Oral health-related quality of life was assessed using the Dutch 14-item version of the Oral Health Impact Profile (OHIP-14), a validated questionnaire whose 14 items are scored by responses ranging from one (never) to five (very often). Higher scores indicate a worse oral health-related quality of life.
Parkinson’s patients had significantly higher scores on the OHIP-14 — indicative of poorer oral health — when compared with controls (mean of 19.1 vs 16.5), an analysis of results showed.
Mean OHIP-14 scores were also three points higher among patients younger than 75 compared with mean scores of those 75 or older. But this difference was not statistically significant, meaning it could be do to chance.
Several factors were seen in further analyses to significantly correlate in an inverse or negative way with oral health-related life quality.

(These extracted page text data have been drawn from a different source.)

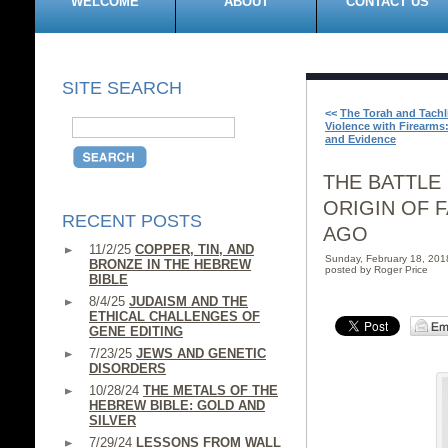
WELCOME
ABOUT
CONTACT US
SITE SEARCH
<<
The Torah and Tachl
Violence with Firearms:
and Evidence
THE BATTLE
ORIGIN OF 
RECENT POSTS
AGO
11/2/25
COPPER, TIN, AND
Sunday, February 18, 20
BRONZE IN THE HEBREW
posted by Roger Price
BIBLE
8/4/25
JUDAISM AND THE
ETHICAL CHALLENGES OF
GENE EDITING
7/23/25
JEWS AND GENETIC
DISORDERS
10/28/24
THE METALS OF THE
HEBREW BIBLE: GOLD AND
SILVER
7/29/24
LESSONS FROM WALL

These included motor symptoms affecting daily life experiences, a worsening of oral health during the disease’s course, tooth wear, and possible burning mouth syndrome (a permanent burning sensation in the mouth without an obvious cause).
Being “dentate,” which refers to having a sufficient set of teeth, including teeth with serrated edges, associated with a better oral-health quality of life.
“Although problems concerning oral health are probably subordinate to other problems present in PD [Parkinson’s disease] patients, this article suggests that the OHRQoL [oral health-related quality of life] may be impaired in patients with PD,” the researchers wrote.
“By being aware of this, dentists may be more alert and thus improve PD patients’ oral health to prevent further deterioration of their OHRQoL,” they concluded.